Daily Edublogging Update — March 14, 2006

Here’s a summary of ideas and conversations from the edublogging community that have captured our attention in the past 48 hours.Dave Warlick offers up three more bullet points on Web 2.0. And, while he apologizes for the use of the bullet-point motif, I think these three points are worth listing.:

  • Content is increasingly conversation
  • Content seemingly organizes itself
  • People are now connecting to each other through their content — through their ideas

Tim Stahmer offers up his reflections about the gap between what adults think is needed to improve education and what kids think. Tim writes, “What about asking the kids? How can we make decisions about teaching and
learning while leaving out the people most impacted by those decisions?” Amen.

If you’re wondering what great quotes you’ve missed at SXSW, check out Kathy Sierra’s post. One of my favorite quotes comes from a session on research and polling data. “‘Google’ is the number one search term on Yahoo. ‘Yahoo’ is number three.”

And Clarence Fisher is revisiting his recent meme of networks, studios, and classrooms. In his most recent post he asks “What about extending this theme so that it changes, merges, and becomes
networks of studios?
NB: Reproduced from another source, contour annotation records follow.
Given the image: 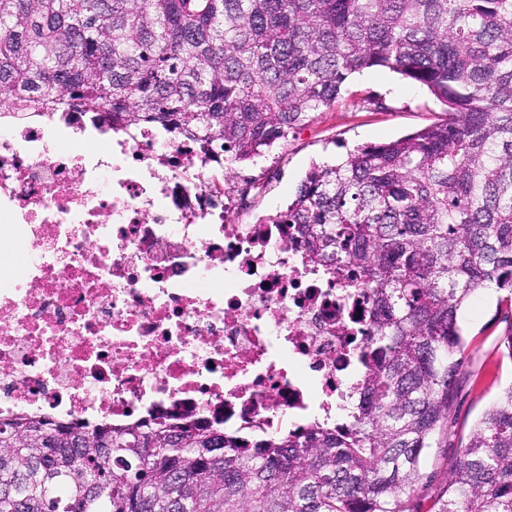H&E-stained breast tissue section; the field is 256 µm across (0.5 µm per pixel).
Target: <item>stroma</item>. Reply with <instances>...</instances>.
Listing matches in <instances>:
<instances>
[{
  "instance_id": "obj_1",
  "label": "stroma",
  "mask_w": 512,
  "mask_h": 512,
  "mask_svg": "<svg viewBox=\"0 0 512 512\" xmlns=\"http://www.w3.org/2000/svg\"><path fill=\"white\" fill-rule=\"evenodd\" d=\"M381 101L367 109L363 100ZM441 104L429 91L386 69H371L345 82L340 98L316 114L305 128L290 134L246 168L264 178L256 200L259 212L286 209L313 164L339 162L356 147L395 140L443 119ZM467 343L465 374L452 410V424L440 447L431 449L423 465L430 489H417V512H429L431 488L445 485L450 467L469 440L475 423L500 393L512 383V358L502 339L512 331V306L501 303L499 292L477 291L461 317Z\"/></svg>"
}]
</instances>
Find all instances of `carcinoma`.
<instances>
[{
	"label": "carcinoma",
	"instance_id": "carcinoma-1",
	"mask_svg": "<svg viewBox=\"0 0 512 512\" xmlns=\"http://www.w3.org/2000/svg\"><path fill=\"white\" fill-rule=\"evenodd\" d=\"M419 83L445 119L313 166L292 242L370 291L346 420L249 442L170 421H0V512H415L448 433L461 309L512 302V0H0V95L145 127L231 163L331 107L356 72ZM433 512H512V384L474 425Z\"/></svg>",
	"mask_w": 512,
	"mask_h": 512
}]
</instances>
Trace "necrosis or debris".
Returning a JSON list of instances; mask_svg holds the SVG:
<instances>
[{
    "instance_id": "1",
    "label": "necrosis or debris",
    "mask_w": 512,
    "mask_h": 512,
    "mask_svg": "<svg viewBox=\"0 0 512 512\" xmlns=\"http://www.w3.org/2000/svg\"><path fill=\"white\" fill-rule=\"evenodd\" d=\"M188 140L0 102V420L189 414L245 440L335 424L361 370L364 288L304 260L252 185Z\"/></svg>"
}]
</instances>
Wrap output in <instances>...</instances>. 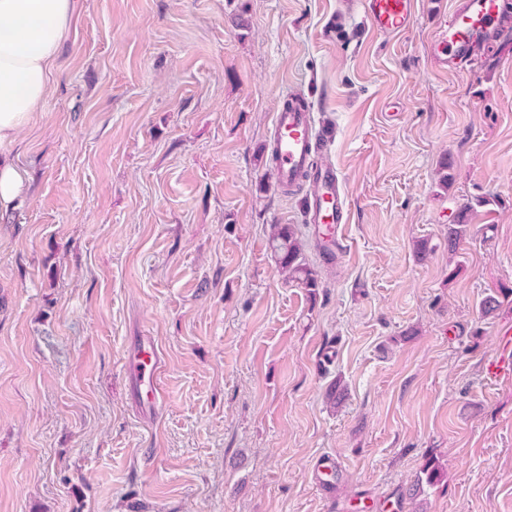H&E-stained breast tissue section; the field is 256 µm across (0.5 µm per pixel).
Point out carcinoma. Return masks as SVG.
<instances>
[{"label":"carcinoma","instance_id":"carcinoma-1","mask_svg":"<svg viewBox=\"0 0 512 512\" xmlns=\"http://www.w3.org/2000/svg\"><path fill=\"white\" fill-rule=\"evenodd\" d=\"M269 248L279 271L288 282L313 294L319 287L318 275L306 261L304 248L293 224H272L268 235Z\"/></svg>","mask_w":512,"mask_h":512}]
</instances>
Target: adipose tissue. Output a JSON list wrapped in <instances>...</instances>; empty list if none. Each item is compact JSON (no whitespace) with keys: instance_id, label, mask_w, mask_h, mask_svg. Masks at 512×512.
<instances>
[{"instance_id":"obj_1","label":"adipose tissue","mask_w":512,"mask_h":512,"mask_svg":"<svg viewBox=\"0 0 512 512\" xmlns=\"http://www.w3.org/2000/svg\"><path fill=\"white\" fill-rule=\"evenodd\" d=\"M75 11V0H0V218L22 199L11 148L42 110Z\"/></svg>"}]
</instances>
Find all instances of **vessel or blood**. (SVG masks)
I'll return each instance as SVG.
<instances>
[{
	"label": "vessel or blood",
	"mask_w": 512,
	"mask_h": 512,
	"mask_svg": "<svg viewBox=\"0 0 512 512\" xmlns=\"http://www.w3.org/2000/svg\"><path fill=\"white\" fill-rule=\"evenodd\" d=\"M342 13H359L376 32L397 35L405 32L414 14L415 0H341ZM512 24V12L503 0H456L448 22L431 47V56L448 71H456L463 60L490 41L499 29ZM272 177L278 186L294 185L311 178L315 192L309 197L303 221L333 226L349 221L343 178L335 165L311 168L312 152L318 141L330 139L329 130L316 126L305 99L289 97L276 112ZM495 359L487 376L496 381L512 376V330L496 338ZM125 365L149 406L161 397L158 376L162 354L153 337L143 336L128 350Z\"/></svg>",
	"instance_id": "obj_1"
}]
</instances>
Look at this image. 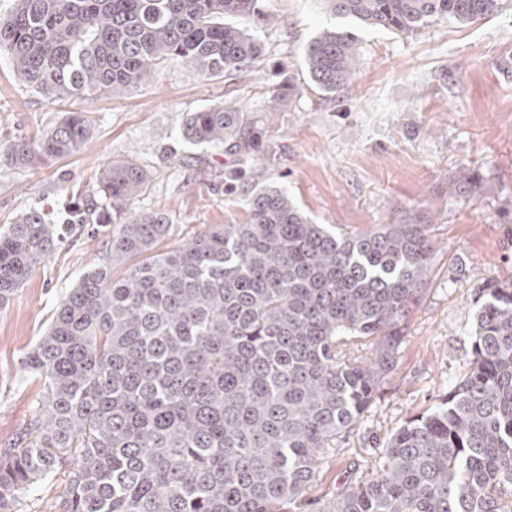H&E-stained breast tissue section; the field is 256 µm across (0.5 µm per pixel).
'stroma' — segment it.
Returning a JSON list of instances; mask_svg holds the SVG:
<instances>
[{
    "label": "stroma",
    "mask_w": 512,
    "mask_h": 512,
    "mask_svg": "<svg viewBox=\"0 0 512 512\" xmlns=\"http://www.w3.org/2000/svg\"><path fill=\"white\" fill-rule=\"evenodd\" d=\"M261 4L271 19L262 35L270 66L206 81L172 61L134 90L73 101L69 108L92 121L78 154L21 166L0 153V229L33 208L60 221L66 189L94 184L101 168L124 159L152 175L133 208L168 214L167 247L213 224L242 223V191L224 192L229 157L182 137L188 113L224 101L258 119L273 159L268 183L312 223L348 233L424 217L433 226L426 291L409 313L397 365L375 404L324 469L325 493L344 485L351 464L370 467L384 436L432 409L454 385L471 357L480 288L512 278V0L492 18L442 21L410 38L362 29L360 64L332 101L321 99L303 59L305 44L337 23L326 0ZM279 62L300 91L271 111ZM64 108L22 83L0 54V150L49 131ZM463 167L478 172V188L449 194ZM103 241L90 227L73 230L0 309V448L28 425L40 394L21 362L62 296L98 261Z\"/></svg>",
    "instance_id": "obj_1"
}]
</instances>
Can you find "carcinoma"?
<instances>
[{
    "mask_svg": "<svg viewBox=\"0 0 512 512\" xmlns=\"http://www.w3.org/2000/svg\"><path fill=\"white\" fill-rule=\"evenodd\" d=\"M261 0H16L0 53L20 80L65 102L129 91L181 60L205 80L260 67ZM344 20L304 47L325 100L359 65L363 27L406 38L436 22L496 16L502 0H327ZM274 110L298 85L281 69ZM83 112L4 148L20 165L77 153ZM182 136L224 149L239 175L270 152L232 103L188 114ZM242 224H214L166 251L169 216L137 214L151 176L115 160L71 193L63 224L31 209L0 231V308L73 224L105 248L22 360L41 382L35 414L0 449V512L65 476L57 512H512V281L484 289L467 371L432 410L384 438L370 473L311 496L395 365L423 291L432 225L417 216L333 233L256 180ZM463 168L450 193L471 192ZM113 223L117 229L110 228ZM131 261L125 274L113 266Z\"/></svg>",
    "mask_w": 512,
    "mask_h": 512,
    "instance_id": "obj_1",
    "label": "carcinoma"
}]
</instances>
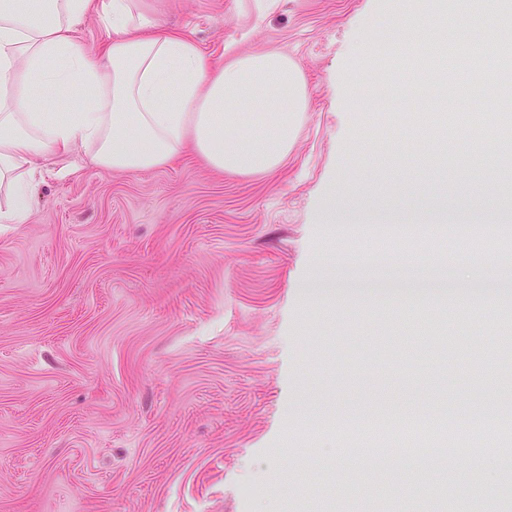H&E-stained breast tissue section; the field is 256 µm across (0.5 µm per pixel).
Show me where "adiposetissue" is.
Masks as SVG:
<instances>
[{
	"instance_id": "adipose-tissue-1",
	"label": "adipose tissue",
	"mask_w": 512,
	"mask_h": 512,
	"mask_svg": "<svg viewBox=\"0 0 512 512\" xmlns=\"http://www.w3.org/2000/svg\"><path fill=\"white\" fill-rule=\"evenodd\" d=\"M96 14L112 33L95 52L74 30ZM90 95L65 121L55 101ZM308 93L299 64L277 51L211 61L155 20L147 0H0V224L27 213L48 155L126 174L167 165L191 147L211 169L256 174L287 156ZM259 111L243 134L242 106Z\"/></svg>"
}]
</instances>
The empowering, absorbing space of the studio joined with the power of the network…” It’s a good question and, in many ways, isn’t this precisely what MySpace and other social networks are trying to do? Now, how to we convert those models (or appropriate their energy) into the improved education and learning?
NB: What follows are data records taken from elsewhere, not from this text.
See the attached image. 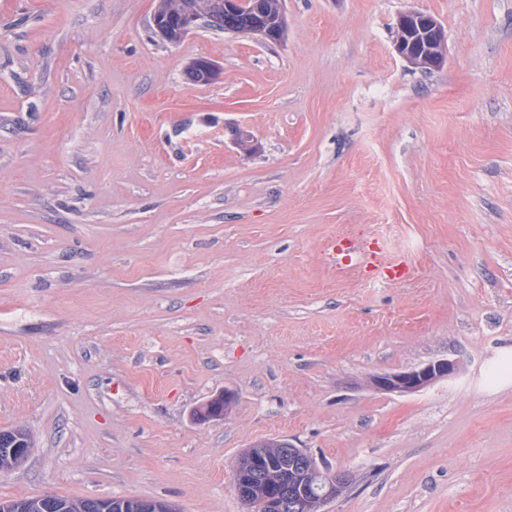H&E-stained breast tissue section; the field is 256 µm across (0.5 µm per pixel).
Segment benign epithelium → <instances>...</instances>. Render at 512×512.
I'll return each mask as SVG.
<instances>
[{"label": "benign epithelium", "mask_w": 512, "mask_h": 512, "mask_svg": "<svg viewBox=\"0 0 512 512\" xmlns=\"http://www.w3.org/2000/svg\"><path fill=\"white\" fill-rule=\"evenodd\" d=\"M262 0H222L217 5L199 9L190 7L180 13L177 21H170L159 14H154L153 23L158 35L169 42H178L192 29L206 25L214 30L234 34H257L267 40H276L277 29L266 24H254L245 28L229 25V18L241 10L257 13ZM413 29L421 33L436 31L437 24L428 14L411 11L402 14L396 24L395 47L398 54L410 63H416L427 69L441 66L444 56L442 48L430 53L411 50L406 43L409 32ZM212 63L199 59L190 72L192 81L208 82L214 76ZM456 363L449 359H440L422 367L397 373L381 374L373 378L375 387L392 392H417L433 382L456 373ZM232 402L229 393L220 394L207 403L202 419L220 418L227 414ZM9 460L0 463V468L18 469L26 461L31 443L23 437L16 442ZM234 476L238 496L251 512H286L288 502L300 499L306 503L309 512H321L322 507L331 499L339 496L347 487L349 479L345 474L326 475L322 481L315 480L321 476L319 471L304 472L295 476V482L282 483V471L274 468L272 451L262 444L248 449L238 459ZM131 512H177L167 502L132 501Z\"/></svg>", "instance_id": "obj_1"}]
</instances>
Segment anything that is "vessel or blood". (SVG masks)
<instances>
[{"instance_id":"1","label":"vessel or blood","mask_w":512,"mask_h":512,"mask_svg":"<svg viewBox=\"0 0 512 512\" xmlns=\"http://www.w3.org/2000/svg\"><path fill=\"white\" fill-rule=\"evenodd\" d=\"M326 255L331 268L340 273H363L385 283L406 282L414 275V268L406 256L391 254L377 239L356 242L336 238L327 243Z\"/></svg>"}]
</instances>
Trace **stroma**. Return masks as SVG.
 Wrapping results in <instances>:
<instances>
[{"label": "stroma", "mask_w": 512, "mask_h": 512, "mask_svg": "<svg viewBox=\"0 0 512 512\" xmlns=\"http://www.w3.org/2000/svg\"><path fill=\"white\" fill-rule=\"evenodd\" d=\"M281 4L280 41L169 43L158 0H0V498L247 512L236 460L285 440L350 475L325 512H512V0ZM343 233L414 279L328 275ZM437 25L444 38L441 26L438 22L436 24L435 20L430 15L416 11L402 14L397 21L395 31V47L398 54L408 62L416 63V65L418 64L427 69L439 68L444 60L442 51L443 40L439 31H437L433 36L436 46L439 44V47L430 51L428 54H426V52H422L420 54L418 46V50L416 52L411 50V45L414 39H412L409 44L406 43V38L412 29H417L421 33H429L431 31L435 32ZM419 32L416 31V33L411 35L410 38L416 37L415 43L420 45L421 49H423V37ZM456 370L454 361L440 359L408 371L375 376L372 383L382 390L411 393L424 389L439 379L452 376Z\"/></svg>", "instance_id": "1"}]
</instances>
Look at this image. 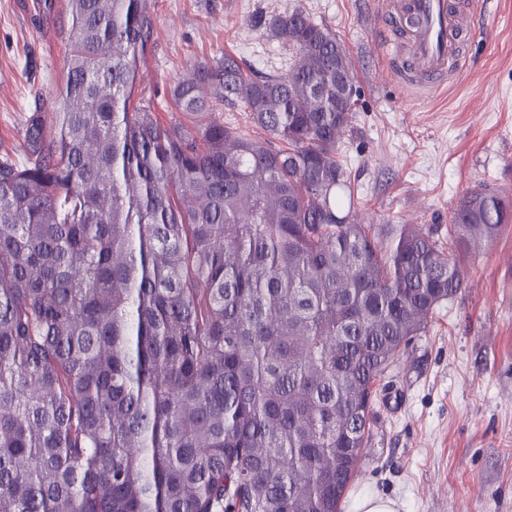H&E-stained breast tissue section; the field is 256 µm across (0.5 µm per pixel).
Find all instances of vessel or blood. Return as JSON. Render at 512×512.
Here are the masks:
<instances>
[{"mask_svg":"<svg viewBox=\"0 0 512 512\" xmlns=\"http://www.w3.org/2000/svg\"><path fill=\"white\" fill-rule=\"evenodd\" d=\"M398 7L412 20L406 49L412 87L428 96L446 90L452 70L464 65L460 41L471 29L468 13L450 7L448 0H400Z\"/></svg>","mask_w":512,"mask_h":512,"instance_id":"b4317fda","label":"vessel or blood"}]
</instances>
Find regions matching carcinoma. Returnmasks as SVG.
<instances>
[{
    "label": "carcinoma",
    "instance_id": "cac0c4a2",
    "mask_svg": "<svg viewBox=\"0 0 512 512\" xmlns=\"http://www.w3.org/2000/svg\"><path fill=\"white\" fill-rule=\"evenodd\" d=\"M153 2L67 0L56 111L0 156V512H341L377 382L512 201L468 192L446 247L353 223V67L300 6L259 19L287 73L200 62L161 125ZM213 109L216 117L224 121V124L237 128V131L241 134L250 137L260 136V131L254 125L248 122L245 112H228L221 101L218 99H212ZM259 133V134H258Z\"/></svg>",
    "mask_w": 512,
    "mask_h": 512
}]
</instances>
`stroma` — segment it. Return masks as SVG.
Wrapping results in <instances>:
<instances>
[{
    "label": "stroma",
    "instance_id": "stroma-1",
    "mask_svg": "<svg viewBox=\"0 0 512 512\" xmlns=\"http://www.w3.org/2000/svg\"><path fill=\"white\" fill-rule=\"evenodd\" d=\"M67 0H0V155L22 160L32 113L52 109L66 73ZM382 0H156L139 90L161 124L184 121L168 89L198 61L231 54L259 71L288 55L254 22L302 5L355 66L356 114L338 143L364 224L447 236L470 190L512 195V0H484L446 92L406 88L389 56L409 28L376 20ZM466 286L391 364L350 491L400 512H512V224L466 260Z\"/></svg>",
    "mask_w": 512,
    "mask_h": 512
}]
</instances>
Finally, Ben Vershbow over at The Institute for the Future of the Book has some questions and uneasiness about the Google acquisition of Writely.
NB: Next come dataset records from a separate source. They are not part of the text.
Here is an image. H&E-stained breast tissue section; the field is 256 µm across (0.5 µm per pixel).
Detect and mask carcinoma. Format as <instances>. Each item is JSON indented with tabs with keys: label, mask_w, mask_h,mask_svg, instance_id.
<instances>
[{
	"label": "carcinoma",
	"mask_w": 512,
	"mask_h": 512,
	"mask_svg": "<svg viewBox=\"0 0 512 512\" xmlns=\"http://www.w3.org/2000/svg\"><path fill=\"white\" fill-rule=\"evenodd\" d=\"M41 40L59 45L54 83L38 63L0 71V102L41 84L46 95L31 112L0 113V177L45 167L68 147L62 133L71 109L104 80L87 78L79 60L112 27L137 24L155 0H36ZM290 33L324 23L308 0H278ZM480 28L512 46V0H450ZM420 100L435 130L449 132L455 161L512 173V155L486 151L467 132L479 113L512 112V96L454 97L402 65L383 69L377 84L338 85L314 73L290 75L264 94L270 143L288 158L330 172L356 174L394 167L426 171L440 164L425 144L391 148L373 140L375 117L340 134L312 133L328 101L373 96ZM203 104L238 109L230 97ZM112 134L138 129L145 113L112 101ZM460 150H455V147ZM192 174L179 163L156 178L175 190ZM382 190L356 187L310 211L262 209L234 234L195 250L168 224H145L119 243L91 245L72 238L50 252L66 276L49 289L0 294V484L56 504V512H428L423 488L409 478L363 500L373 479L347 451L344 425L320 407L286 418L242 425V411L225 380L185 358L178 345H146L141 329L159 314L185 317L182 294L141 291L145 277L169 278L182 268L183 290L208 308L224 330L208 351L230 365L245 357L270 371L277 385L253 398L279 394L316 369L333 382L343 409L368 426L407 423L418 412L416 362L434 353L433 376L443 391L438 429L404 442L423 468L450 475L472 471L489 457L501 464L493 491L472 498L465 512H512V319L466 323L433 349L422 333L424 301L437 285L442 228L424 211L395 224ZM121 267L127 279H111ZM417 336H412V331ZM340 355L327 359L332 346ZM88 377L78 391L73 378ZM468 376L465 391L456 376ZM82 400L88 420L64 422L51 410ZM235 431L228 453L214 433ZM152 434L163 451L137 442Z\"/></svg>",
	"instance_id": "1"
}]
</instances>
“I’ve been a webmail user for the past several years, and more recently a
blogger (which is a sort of online word processing) but I’m uneasy about what
the Writely-Google union portends — about moving the bulk of my creative output into a surveilled space where the actual content of what I’m working on becomes an asset of the private company that supplies the tools.”

Ben asks us to forgive him for sounding a bit paranoid but, heck, a little paranoia isn’t a bad thing, huh?